• EXTRACT PROVIDED:
*-*-*

Why not use larger cipher keys?

  • RSA Security commonly uses keys of sizes 1024-bit, 2048-bit or even 3072-bit. And most Symmetric algorithms only between 112-bit and 256-bit. I do realize that the current keys are secure enough for today's hardware, but as computers get faster, should we not consider an insanely large key size like a million bits or so to protect ourselves against super computer systems that has not been invented yet?

    So in other words what is the consequences of choosing a cipher key that is too large and why does everyone restrict their key sizes?

    There is the page 32 of this document from the enisa about the worth of longer keys in the case of RSA.

  • Fredefl

    Fredefl Correct answer

    8 years ago

    The reason why RSA keys are so small is that:

    With every doubling of the RSA key length, decryption is 6-7 times times slower.

    So this is just another of the security-convenience tradeoffs. Here's a graph: RSA Decryption time by key length

    Source: http://www.javamex.com/tutorials/cryptography/rsa_key_length.shtml

    +1. Using big key lengths for "offline" asymmetric crypto (like PGP) is often applied, but for "online" key-exchanges, a 2048-bit key for 30-year security is sufficient for most applications, and doesn't annoy the user with a 2-minute wait during the SSL handshake.

    Keep in mind that asymmetric cyphers are usually used only to protect symmetric session keys, so this increase in asymmetric cypher decryption time is not *that* dramatic in practice.

    But when you bear in mind that Browsers are already resorting to dirty tricks like DNS prefetching and just-in-time compiling javascript, you'll realize that the cost of going from 4096-bit keys to 65536-bit keys matters. And also, since the best known attacks on 2048-bit RSA is more work than brute-forcing the AES-256 key, there's no cryptographic benefit to doing it either.

    @SecurityMatt Any source for that claim? The claims I heard is that breaking 2048 bit RSA is about as hard as breaking a 112 bit symmetric algo, not harder than breaking 256 bit encryption.

    @SecurityMatt *yet...*

    Do you have similar graphs for EEC and AES?

*-*-*

• RECORD SET:
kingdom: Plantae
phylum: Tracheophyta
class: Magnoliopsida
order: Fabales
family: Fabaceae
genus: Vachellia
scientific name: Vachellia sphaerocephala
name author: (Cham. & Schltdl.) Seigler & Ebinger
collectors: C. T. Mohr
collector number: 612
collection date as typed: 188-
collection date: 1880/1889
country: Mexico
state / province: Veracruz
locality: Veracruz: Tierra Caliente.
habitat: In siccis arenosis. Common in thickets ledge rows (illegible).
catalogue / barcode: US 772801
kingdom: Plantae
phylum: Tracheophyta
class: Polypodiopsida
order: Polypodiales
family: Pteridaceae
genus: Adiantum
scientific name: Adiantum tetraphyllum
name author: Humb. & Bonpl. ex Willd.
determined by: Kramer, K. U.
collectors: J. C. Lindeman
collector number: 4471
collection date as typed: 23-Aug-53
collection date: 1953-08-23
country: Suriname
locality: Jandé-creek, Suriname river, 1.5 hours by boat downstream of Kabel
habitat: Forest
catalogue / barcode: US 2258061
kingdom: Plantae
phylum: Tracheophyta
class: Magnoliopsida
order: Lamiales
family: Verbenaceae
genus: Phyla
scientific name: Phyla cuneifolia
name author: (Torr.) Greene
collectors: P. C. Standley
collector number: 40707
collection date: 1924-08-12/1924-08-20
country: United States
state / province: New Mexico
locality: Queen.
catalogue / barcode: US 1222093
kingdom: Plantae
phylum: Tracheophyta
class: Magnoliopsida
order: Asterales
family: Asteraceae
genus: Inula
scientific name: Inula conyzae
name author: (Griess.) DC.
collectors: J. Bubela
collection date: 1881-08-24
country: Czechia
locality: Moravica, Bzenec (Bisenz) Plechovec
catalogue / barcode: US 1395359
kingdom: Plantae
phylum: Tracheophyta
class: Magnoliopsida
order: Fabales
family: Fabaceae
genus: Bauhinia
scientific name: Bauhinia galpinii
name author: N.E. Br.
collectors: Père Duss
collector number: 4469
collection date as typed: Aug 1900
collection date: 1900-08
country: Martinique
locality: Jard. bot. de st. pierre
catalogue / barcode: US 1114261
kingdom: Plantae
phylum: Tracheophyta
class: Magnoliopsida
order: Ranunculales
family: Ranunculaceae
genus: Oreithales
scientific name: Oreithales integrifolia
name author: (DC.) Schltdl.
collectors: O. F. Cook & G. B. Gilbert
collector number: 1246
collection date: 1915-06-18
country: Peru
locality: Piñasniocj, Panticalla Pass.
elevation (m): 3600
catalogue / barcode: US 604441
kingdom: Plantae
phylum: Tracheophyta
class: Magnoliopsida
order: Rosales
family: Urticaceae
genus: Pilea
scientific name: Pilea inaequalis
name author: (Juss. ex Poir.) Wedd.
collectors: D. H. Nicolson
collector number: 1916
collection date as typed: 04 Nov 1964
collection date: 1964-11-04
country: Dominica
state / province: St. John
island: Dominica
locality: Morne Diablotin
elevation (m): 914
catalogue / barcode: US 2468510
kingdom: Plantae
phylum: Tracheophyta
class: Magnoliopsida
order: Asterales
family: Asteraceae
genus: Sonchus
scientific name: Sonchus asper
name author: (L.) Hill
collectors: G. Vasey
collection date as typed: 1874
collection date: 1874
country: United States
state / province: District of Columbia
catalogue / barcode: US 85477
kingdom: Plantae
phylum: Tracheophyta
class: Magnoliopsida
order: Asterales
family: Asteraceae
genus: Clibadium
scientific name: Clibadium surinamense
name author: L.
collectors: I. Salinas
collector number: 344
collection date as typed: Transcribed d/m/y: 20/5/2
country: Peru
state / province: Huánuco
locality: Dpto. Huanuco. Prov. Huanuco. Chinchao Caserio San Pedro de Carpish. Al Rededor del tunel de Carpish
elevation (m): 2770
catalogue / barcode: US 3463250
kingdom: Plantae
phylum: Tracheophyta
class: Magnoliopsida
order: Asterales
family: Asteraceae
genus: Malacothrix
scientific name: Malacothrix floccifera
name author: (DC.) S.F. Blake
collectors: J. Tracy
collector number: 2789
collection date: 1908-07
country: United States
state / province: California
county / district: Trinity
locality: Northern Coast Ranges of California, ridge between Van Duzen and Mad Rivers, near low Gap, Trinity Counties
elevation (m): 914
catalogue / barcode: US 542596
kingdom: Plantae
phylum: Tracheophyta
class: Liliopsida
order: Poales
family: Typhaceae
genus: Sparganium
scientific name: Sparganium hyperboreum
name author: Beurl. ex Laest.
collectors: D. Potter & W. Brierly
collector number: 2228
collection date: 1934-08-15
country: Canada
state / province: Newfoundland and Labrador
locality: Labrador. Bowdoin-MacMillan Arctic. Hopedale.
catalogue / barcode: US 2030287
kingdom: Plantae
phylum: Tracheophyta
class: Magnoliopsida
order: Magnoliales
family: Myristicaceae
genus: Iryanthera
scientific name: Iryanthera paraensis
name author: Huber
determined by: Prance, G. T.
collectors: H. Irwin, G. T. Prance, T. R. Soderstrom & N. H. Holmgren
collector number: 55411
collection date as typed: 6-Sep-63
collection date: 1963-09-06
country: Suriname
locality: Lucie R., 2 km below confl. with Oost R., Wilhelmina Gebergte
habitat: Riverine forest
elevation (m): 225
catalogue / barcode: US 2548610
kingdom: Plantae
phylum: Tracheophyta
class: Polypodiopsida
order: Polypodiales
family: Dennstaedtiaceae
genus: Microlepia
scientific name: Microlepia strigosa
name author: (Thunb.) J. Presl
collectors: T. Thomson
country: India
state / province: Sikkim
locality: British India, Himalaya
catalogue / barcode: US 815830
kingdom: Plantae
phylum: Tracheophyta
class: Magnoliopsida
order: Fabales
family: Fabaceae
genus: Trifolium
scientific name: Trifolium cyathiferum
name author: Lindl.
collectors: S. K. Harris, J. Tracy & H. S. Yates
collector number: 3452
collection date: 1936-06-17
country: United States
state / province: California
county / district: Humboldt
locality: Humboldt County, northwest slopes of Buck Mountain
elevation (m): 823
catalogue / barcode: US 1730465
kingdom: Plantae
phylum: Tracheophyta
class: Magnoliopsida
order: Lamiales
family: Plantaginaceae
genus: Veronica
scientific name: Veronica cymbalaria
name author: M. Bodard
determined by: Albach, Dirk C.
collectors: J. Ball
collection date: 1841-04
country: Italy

*-*-*

Quote the discussion on larger cipher keys from "So in other" to "case of RSA.".

• ANSWER TO THE EXERCISE:
So in other words what is the consequences of choosing a cipher key that is too large and why does everyone restrict their key sizes?

    There is the page 32 of this document from the enisa about the worth of longer keys in the case of RSA.